• **What is required**
Please return every line in the entries below with the word "size" in it.

==== Data records ====

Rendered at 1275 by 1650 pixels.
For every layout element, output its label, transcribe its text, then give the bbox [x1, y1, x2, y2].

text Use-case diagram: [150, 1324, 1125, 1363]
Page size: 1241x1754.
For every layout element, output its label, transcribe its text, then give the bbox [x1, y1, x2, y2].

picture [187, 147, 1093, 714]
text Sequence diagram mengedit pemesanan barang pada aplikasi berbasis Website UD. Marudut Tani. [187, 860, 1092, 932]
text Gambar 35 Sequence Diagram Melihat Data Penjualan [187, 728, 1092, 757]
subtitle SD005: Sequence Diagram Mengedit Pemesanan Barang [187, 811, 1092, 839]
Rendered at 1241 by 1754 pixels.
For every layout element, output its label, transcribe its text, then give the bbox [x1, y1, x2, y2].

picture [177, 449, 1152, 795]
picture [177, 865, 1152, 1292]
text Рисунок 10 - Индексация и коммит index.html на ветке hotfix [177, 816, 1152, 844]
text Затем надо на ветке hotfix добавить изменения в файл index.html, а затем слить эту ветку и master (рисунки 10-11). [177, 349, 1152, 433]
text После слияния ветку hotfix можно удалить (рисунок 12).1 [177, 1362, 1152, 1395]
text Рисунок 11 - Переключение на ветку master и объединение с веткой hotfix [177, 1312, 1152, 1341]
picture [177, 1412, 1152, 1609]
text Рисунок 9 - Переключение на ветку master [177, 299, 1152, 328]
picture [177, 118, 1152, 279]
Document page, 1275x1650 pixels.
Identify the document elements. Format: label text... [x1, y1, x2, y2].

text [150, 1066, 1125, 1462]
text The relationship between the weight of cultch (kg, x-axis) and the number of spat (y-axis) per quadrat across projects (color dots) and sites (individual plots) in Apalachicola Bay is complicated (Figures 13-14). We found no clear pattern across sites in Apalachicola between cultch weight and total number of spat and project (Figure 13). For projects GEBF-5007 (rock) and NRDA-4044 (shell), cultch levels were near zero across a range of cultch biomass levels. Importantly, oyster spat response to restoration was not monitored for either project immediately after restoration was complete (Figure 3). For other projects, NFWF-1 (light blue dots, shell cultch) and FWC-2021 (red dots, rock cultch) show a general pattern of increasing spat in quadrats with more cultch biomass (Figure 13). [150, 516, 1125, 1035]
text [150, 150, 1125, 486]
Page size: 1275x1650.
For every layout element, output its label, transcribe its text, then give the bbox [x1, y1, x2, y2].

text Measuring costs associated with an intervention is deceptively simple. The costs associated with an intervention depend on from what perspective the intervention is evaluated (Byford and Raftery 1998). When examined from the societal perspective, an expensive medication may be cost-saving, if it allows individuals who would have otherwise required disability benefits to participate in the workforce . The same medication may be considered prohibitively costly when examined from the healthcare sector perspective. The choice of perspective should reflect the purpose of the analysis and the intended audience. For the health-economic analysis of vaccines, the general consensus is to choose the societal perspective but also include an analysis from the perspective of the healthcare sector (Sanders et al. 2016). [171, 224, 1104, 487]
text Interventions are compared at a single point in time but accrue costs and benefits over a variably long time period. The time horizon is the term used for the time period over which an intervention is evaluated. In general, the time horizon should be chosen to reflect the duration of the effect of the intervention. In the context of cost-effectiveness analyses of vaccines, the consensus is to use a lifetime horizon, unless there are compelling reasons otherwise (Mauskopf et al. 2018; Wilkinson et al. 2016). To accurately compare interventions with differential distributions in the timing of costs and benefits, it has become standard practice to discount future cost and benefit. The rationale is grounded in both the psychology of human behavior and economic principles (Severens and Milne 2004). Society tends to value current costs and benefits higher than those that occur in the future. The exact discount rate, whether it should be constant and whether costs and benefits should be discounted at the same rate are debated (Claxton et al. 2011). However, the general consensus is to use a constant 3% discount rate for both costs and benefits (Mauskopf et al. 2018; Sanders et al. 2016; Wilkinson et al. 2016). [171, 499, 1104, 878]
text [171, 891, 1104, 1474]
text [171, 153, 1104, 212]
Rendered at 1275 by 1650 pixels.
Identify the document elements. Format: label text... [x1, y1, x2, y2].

====

• **The answer**
Page size: 1241x1754.
Page size: 1275x1650.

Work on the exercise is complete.